States’ definitions of sexual assault and rape vary widely, Mr. Kelly said in his prepared testimony, "and only some sufficiently recognize male survivors and victims of same-sex violence." The federal government’s definitions of rape also vary, he said, contributing to a "chronic misrepresentation of rape outside of the male perpetrator, female victim context."
Mr. Kelly advocated that a standard definition of sexual assault be adopted for colleges nationwide.
Two other Democratic senators at the hearing, Tammy Baldwin of Wisconsin and Patty Murray of Washington, also expressed concern that LGBT sexual violence could be better handled by colleges, both in investigations and in prevention programs.
What colleges can do to prevent sexual assault, and how to pay for prevention programs, were also discussed at the hearing.
Ms. Lhamon said she hoped to see all colleges completing campus-climate surveys to identify how safe students feel, dubbing such efforts "an important first step." Climate surveys can help colleges gauge how safe students feel as well as measure how successful prevention programs are, she said.
She also said a grant program to help campuses deal with sexual-assault prevention "would be enormously helpful" for the division of the Education Department she leads, the Office for Civil Rights. "I can’t tell you how much that tool would mean to us."
The American Council on Education also said in its prepared statement that "Congress should support funding for research into sexual-assault education and prevention training programs."
Ms. Lhamon added that she had a "real jealousy" that the Justice Department’s Office on Violence Against Women has a grant program specifically to reduce sexual assault, dating violence, and stalking on campuses.
The fifth witness at Thursday’s hearing was Jane Stapleton, a co-director of a research unit at the University of New Hampshire known as Prevention Innovations: Research and Practices for Ending Violence Against Women. She revealed during her testimony that she had been asked to complete a study on prevention efforts for the White House Task Force on Campus Sexual Assault. She said the results should be out in January 2015.

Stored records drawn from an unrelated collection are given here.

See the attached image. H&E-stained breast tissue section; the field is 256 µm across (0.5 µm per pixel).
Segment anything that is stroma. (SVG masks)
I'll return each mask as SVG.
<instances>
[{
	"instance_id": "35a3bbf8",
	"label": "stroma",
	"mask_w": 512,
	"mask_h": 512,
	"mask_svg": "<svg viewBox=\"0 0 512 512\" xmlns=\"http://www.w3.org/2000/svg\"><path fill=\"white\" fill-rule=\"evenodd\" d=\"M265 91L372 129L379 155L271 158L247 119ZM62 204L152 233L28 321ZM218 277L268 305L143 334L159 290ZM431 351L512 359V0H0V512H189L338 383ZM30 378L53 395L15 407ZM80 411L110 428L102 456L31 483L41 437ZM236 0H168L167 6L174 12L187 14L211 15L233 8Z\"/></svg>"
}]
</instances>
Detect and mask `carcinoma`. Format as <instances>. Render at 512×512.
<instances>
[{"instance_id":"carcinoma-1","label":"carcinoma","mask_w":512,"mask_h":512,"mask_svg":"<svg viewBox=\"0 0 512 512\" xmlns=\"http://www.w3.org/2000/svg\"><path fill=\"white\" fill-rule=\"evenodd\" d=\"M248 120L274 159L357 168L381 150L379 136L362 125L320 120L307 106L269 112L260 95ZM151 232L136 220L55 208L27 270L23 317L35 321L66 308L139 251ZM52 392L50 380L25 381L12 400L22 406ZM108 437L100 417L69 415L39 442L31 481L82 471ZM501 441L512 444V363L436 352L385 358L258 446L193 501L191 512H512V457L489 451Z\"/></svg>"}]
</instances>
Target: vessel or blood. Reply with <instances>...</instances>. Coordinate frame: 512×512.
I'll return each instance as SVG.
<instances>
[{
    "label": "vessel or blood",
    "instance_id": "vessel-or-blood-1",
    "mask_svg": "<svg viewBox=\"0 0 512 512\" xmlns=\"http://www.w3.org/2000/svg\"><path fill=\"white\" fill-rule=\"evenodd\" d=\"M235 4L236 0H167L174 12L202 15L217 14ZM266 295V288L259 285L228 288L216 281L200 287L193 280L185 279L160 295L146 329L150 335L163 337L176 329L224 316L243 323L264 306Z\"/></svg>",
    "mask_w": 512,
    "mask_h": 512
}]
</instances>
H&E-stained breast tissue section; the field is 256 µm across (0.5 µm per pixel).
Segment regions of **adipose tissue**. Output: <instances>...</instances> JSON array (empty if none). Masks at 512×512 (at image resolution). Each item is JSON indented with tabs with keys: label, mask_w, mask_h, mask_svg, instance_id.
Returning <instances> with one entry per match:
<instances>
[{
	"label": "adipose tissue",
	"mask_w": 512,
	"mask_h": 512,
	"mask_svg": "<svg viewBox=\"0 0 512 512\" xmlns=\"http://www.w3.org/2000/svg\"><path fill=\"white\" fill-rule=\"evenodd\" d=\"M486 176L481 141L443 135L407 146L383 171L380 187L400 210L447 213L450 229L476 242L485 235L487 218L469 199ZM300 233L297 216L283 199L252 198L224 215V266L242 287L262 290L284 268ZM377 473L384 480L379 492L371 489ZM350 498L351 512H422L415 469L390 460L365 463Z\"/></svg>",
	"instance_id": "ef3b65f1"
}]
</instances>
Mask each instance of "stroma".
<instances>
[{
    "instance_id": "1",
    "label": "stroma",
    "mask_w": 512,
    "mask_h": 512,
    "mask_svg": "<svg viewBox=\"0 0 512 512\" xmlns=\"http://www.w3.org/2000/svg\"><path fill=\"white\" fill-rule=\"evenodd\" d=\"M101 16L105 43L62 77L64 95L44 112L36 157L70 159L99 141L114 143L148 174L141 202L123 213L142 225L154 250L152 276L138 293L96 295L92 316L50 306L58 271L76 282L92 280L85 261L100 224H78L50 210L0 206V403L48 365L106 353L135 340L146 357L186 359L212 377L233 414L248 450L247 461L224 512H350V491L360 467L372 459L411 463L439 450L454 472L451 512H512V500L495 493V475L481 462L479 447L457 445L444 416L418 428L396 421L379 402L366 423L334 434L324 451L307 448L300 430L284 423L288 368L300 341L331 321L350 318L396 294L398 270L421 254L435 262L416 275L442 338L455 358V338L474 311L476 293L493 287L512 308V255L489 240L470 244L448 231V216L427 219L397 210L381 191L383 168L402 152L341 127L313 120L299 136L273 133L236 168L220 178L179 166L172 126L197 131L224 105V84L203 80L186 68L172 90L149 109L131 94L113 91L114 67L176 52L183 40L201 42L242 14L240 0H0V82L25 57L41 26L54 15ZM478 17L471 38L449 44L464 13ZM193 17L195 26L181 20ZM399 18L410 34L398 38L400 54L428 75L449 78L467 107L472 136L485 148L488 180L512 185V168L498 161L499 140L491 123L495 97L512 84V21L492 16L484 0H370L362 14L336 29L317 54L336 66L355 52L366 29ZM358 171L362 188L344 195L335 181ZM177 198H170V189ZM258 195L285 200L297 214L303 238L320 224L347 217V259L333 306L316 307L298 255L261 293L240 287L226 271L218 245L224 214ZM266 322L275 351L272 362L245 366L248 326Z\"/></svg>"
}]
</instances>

Mr. Harkin concluded the hearing by saying that guidance for campuses on how to handle sexual assault would be a part of the Senate’s legislation for reauthorizing the Higher Education Act. He said he would use information from the hearing to help him decide what to add to the legislation.
Mr. Moore, of the Education Department’s Clery Act compliance division, added that when institutions issue their campus-security reports this October, his office will be looking to see the ways that colleges are carrying out the Campus Save Act.
"We are going to issue additional guidance in the coming days to reiterate that institutions have to make their best, good-faith effort in this first year" to comply with the new law’s requirements, Mr. Moore said.